Mais, une raison qui est de plus en plus évoquée par les économistes concerne les effets du progrès technique. Une hypothèse paradoxale dans la mesure où le progrès technique a toujours été un facteur de croissance et les innovations ont non seulement augmenté la productivité et favorisé la croissance mais ont été à l’origine de la création d’emplois dans d’autres secteurs. C’était le cas de l’électricité qui a favorisé le travail à la chaîne mais aussi, au moment de la révolution industrielle, des machines à vapeur qui ont été à l’origine du développement des activités économiques dans la plupart des pays.
Or, il semble que le progrès technique d’aujourd’hui et le développement des nouvelles technologies présentent des différences fondamentales de celles que nous avons connues par le passé.

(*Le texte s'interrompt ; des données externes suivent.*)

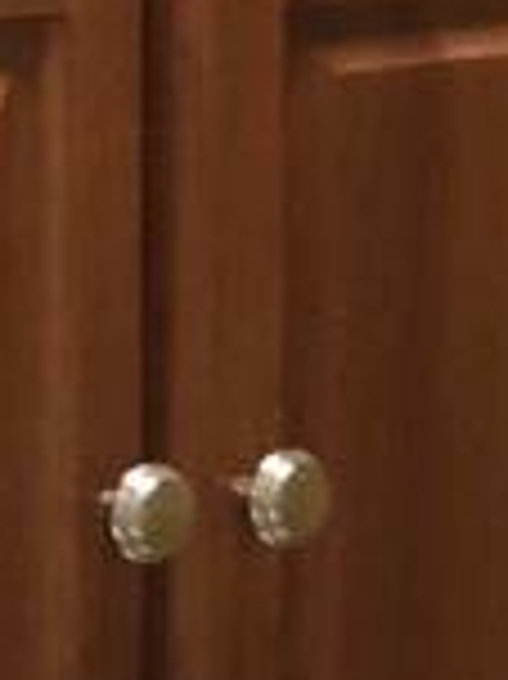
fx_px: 3723
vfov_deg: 10.4
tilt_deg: -8.9
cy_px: 239
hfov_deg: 6.8
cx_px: -1164
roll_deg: +0.7
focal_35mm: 190
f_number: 1.8
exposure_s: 1/8
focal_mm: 3.99
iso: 100
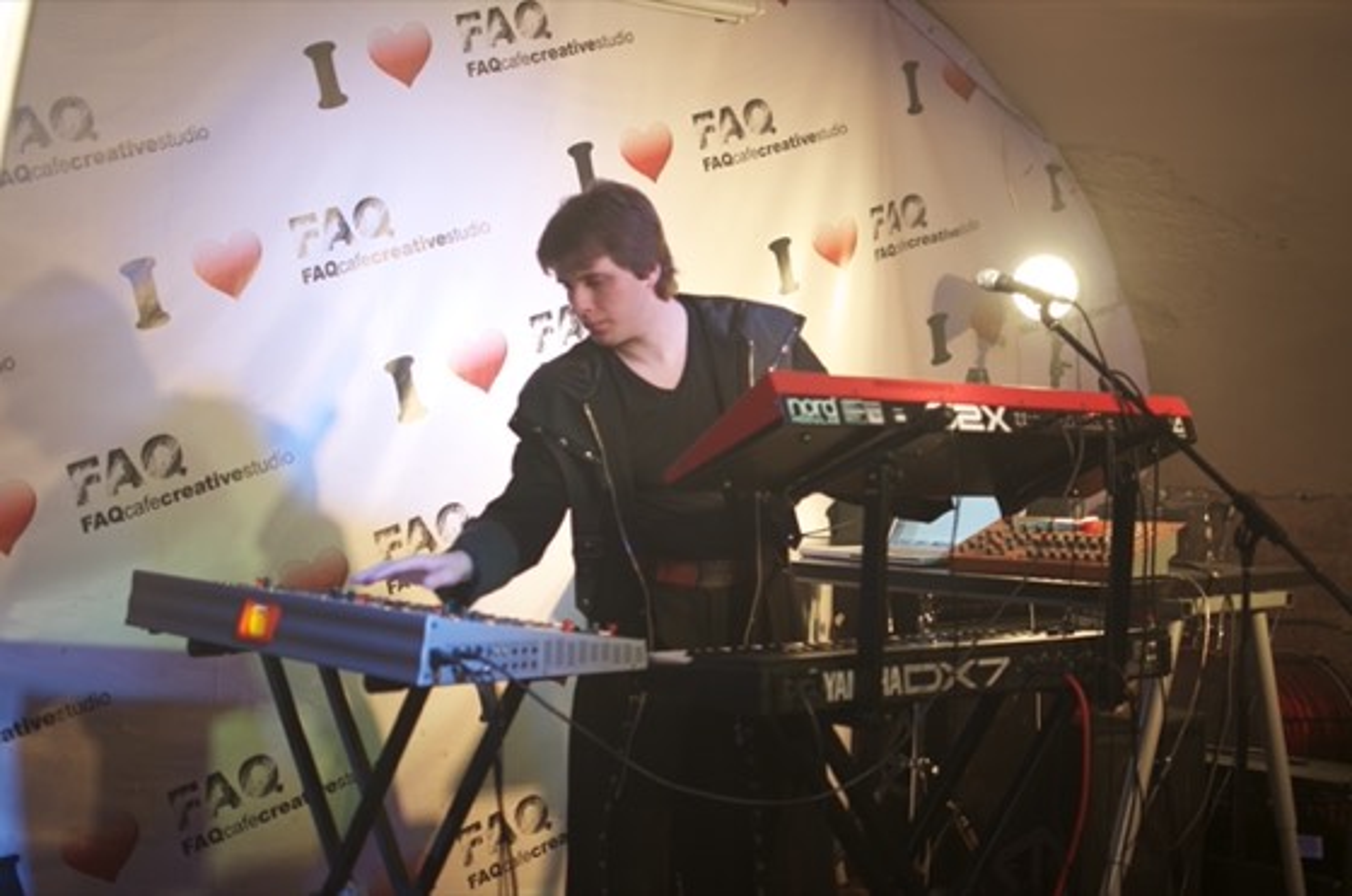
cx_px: 676
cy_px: 448
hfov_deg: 37.9
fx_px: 1968
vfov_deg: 25.6
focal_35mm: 52
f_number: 1.8
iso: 320
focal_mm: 35
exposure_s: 1/30
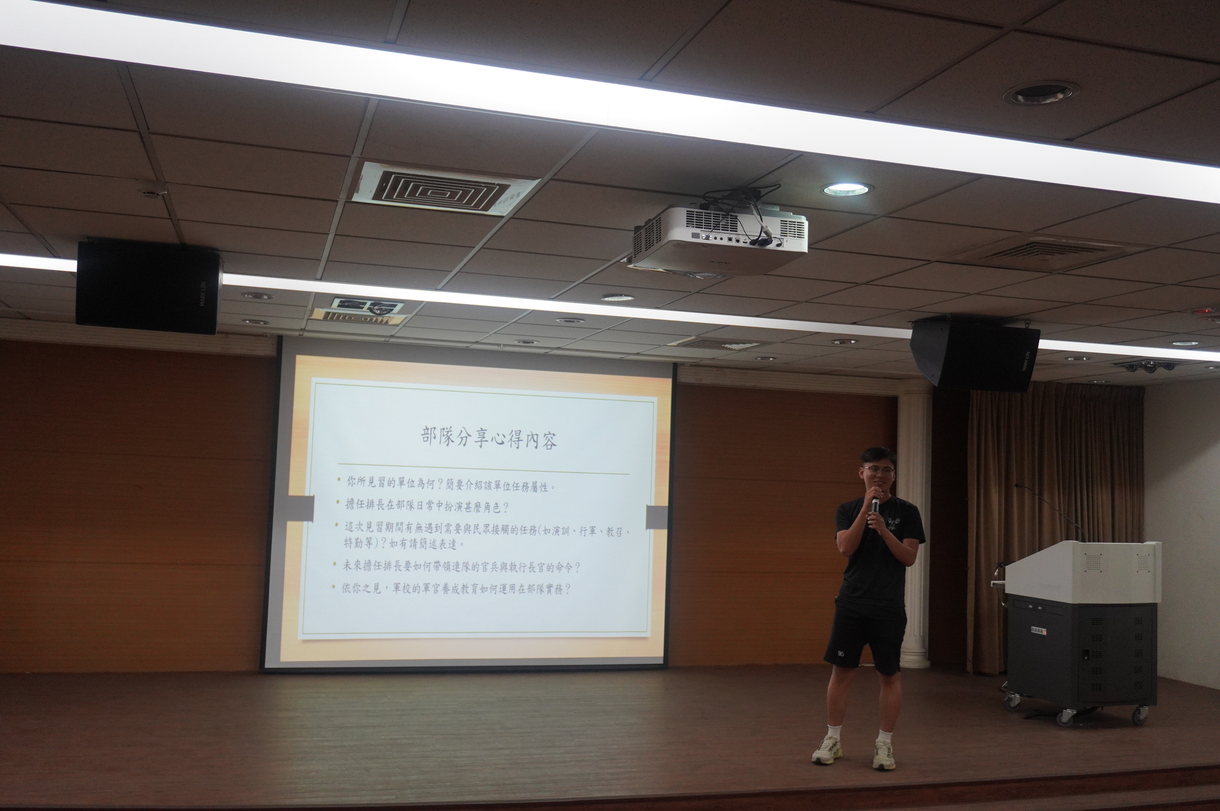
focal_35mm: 33
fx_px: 1117
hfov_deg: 57.3
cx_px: 610
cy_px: 406
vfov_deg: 39.9
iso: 1000
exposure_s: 1/160
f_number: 4
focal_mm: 22
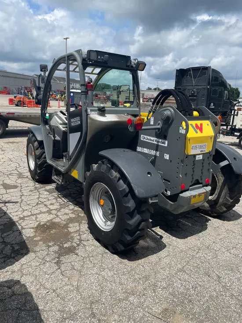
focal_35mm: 26
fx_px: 242
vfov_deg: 67.3
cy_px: 162
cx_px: 121
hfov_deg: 53.1
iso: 32
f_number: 1.6
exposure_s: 1/4292
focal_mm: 4.2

En effet, le développement de l’Internet et de toute l’économie en ligne a eu pour effet de détruire un grand nombre d’activités dans différents secteurs sans en créer d’autres. Il s’agit notamment des activités bancaires où le développement des banques en ligne a été à l’origine de la disparition d’un grand nombre d’emplois et d’agences. On peut mentionner plusieurs activités qui ont souffert de cette avancée des nouvelles technologies dans nos sociétés comme le transport, l’achat de livres, le commerce, le tourisme, qui sont à l’origine de la disparition d’un grand nombre de métiers traditionnels comme les caissières, les agents de voyage, les libraires ou de grandes surfaces spécialisées dans le matériel électronique. Pour beaucoup d’experts cette nouvelle vague de progrès technique et ses effets en termes de destruction d’emplois sont au cœur de la panne actuelle des dynamiques économiques.

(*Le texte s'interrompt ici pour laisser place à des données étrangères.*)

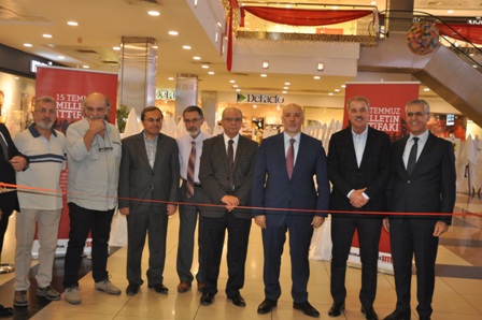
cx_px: 241
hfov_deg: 48.0
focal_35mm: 40
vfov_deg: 33.0
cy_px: 160
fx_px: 542
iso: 800
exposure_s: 1/60
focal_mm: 27
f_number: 3.8
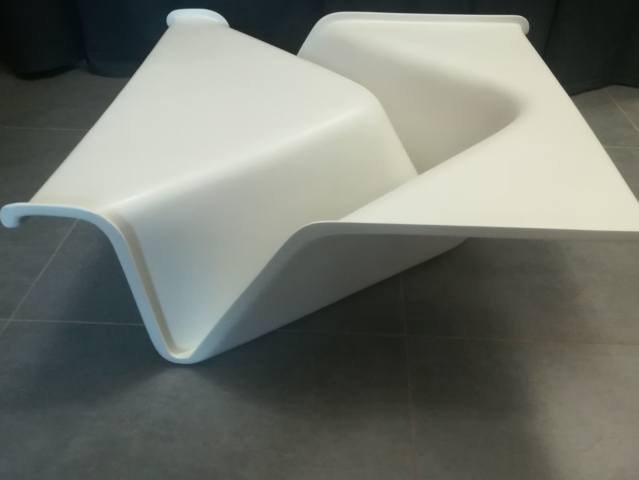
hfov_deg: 59.9
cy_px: 216
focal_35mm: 30
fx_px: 554
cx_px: 337
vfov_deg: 46.7
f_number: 2.2
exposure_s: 1/14.3
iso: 640
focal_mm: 3.83
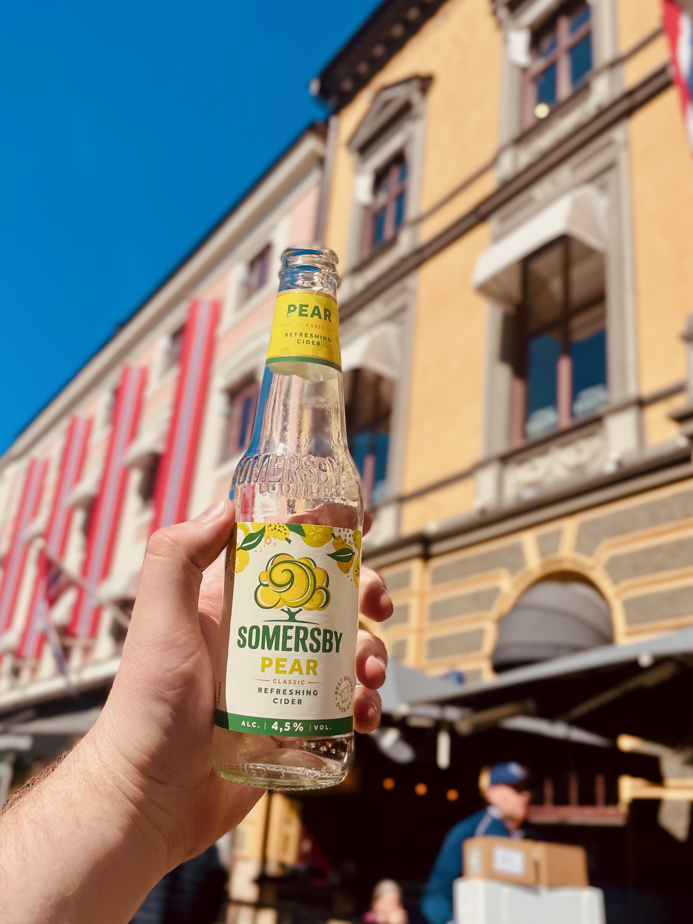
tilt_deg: +22.1
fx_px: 854
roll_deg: -5.5
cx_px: 319
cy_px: 499
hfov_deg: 44.1
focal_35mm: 32
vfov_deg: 56.7
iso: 50
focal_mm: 4.2
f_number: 1.6
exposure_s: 1/5814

Par ailleurs, et en dépit des discours écologiques sur la croissance zéro, les experts et les économistes défendent la nécessité de retrouver des chemins plus vertueux au plus vite. Mais, cette nouvelle croissance doit être plus inclusive et plus soutenable pour assurer une plus grande intégration des populations marginalisées et en même temps protéger le climat et la planète. Le retour de la croissance est nécessaire dans la mesure où il aidera à lutter contre le chômage et favorisera une reconstitution des mécanismes de solidarité sociale.

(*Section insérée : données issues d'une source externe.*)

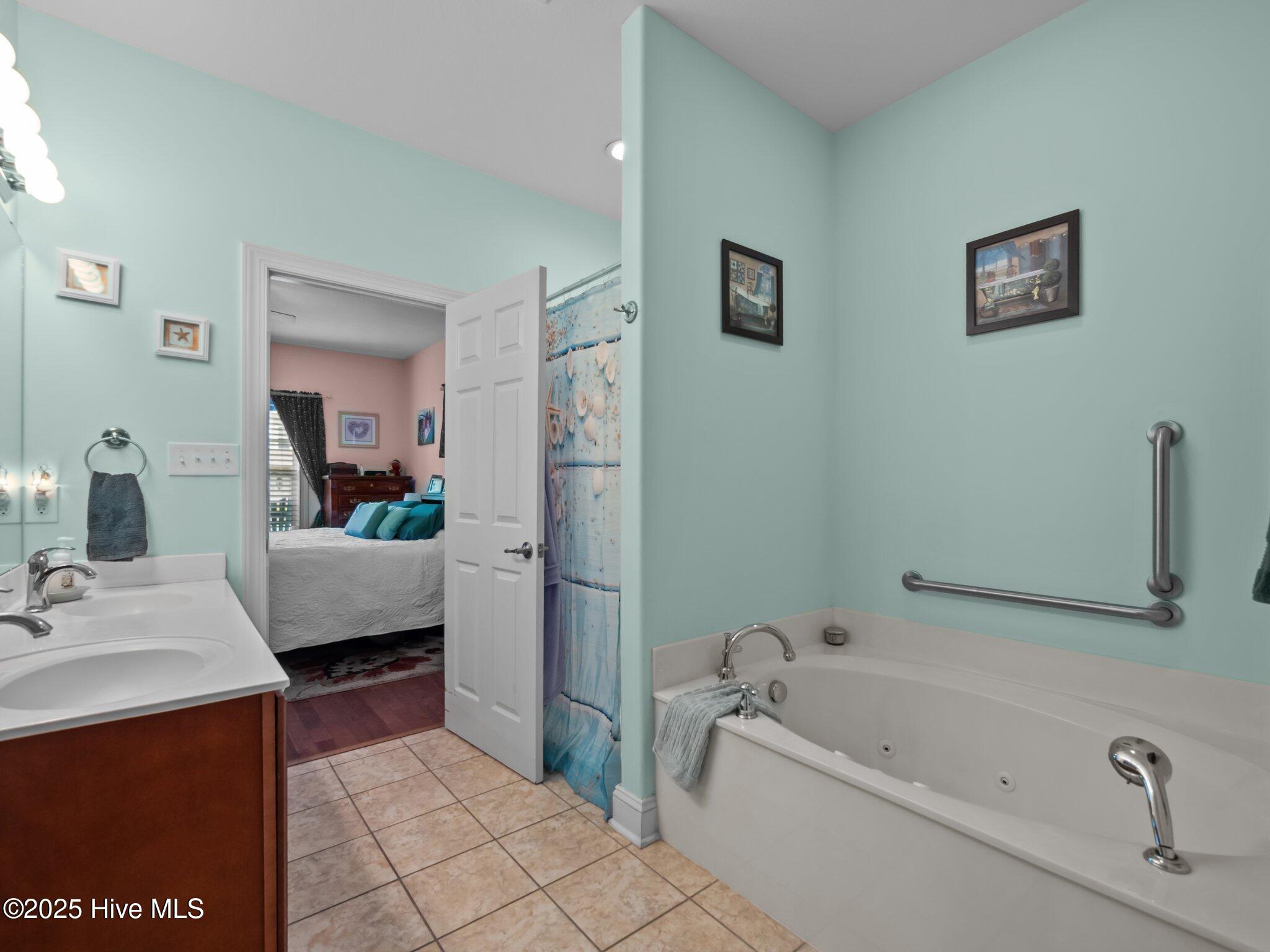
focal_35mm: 14
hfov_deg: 102.1
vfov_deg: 85.7
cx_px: 635
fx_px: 514
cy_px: 476
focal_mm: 7
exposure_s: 1/4
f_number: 5.6
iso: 200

Plusieurs pistes sont évoquées par les experts et les institutions internationales pour retrouver les chemins de la croissance. Ainsi, l’Allemagne devient-elle plus indulgente à l’arrivée des immigrés pour les insérer dans le système économique et faire face ainsi au vieillissement de la population. D’autres pays comme le Japon encouragent les femmes à intégrer le marché du travail. D’autres pays mettent plus l’accent sur la recherche afin de parvenir à de nouvelles grappes d’innovation technologiques qui relancent la productivité et en même temps sont créateurs d’emplois dans de nouveaux secteurs. Ce débat sur la fin de l’histoire économique et le risque que la stagnation actuelle ait un caractère prolongé ou séculaire ne sont pas propres à l’économie globale et aux pays développés. La Tunisie passe également par une période de récession que certains experts pensent qu’elle peut se transformer en dépression. Cette situation exige des réponses urgentes qui sortent des outils traditionnels de la politique économique comme la relance budgétaire ou les politiques monétaires expansionnistes qui ont montré jusque-là leurs limites pour s’orienter vers les politiques structurelles.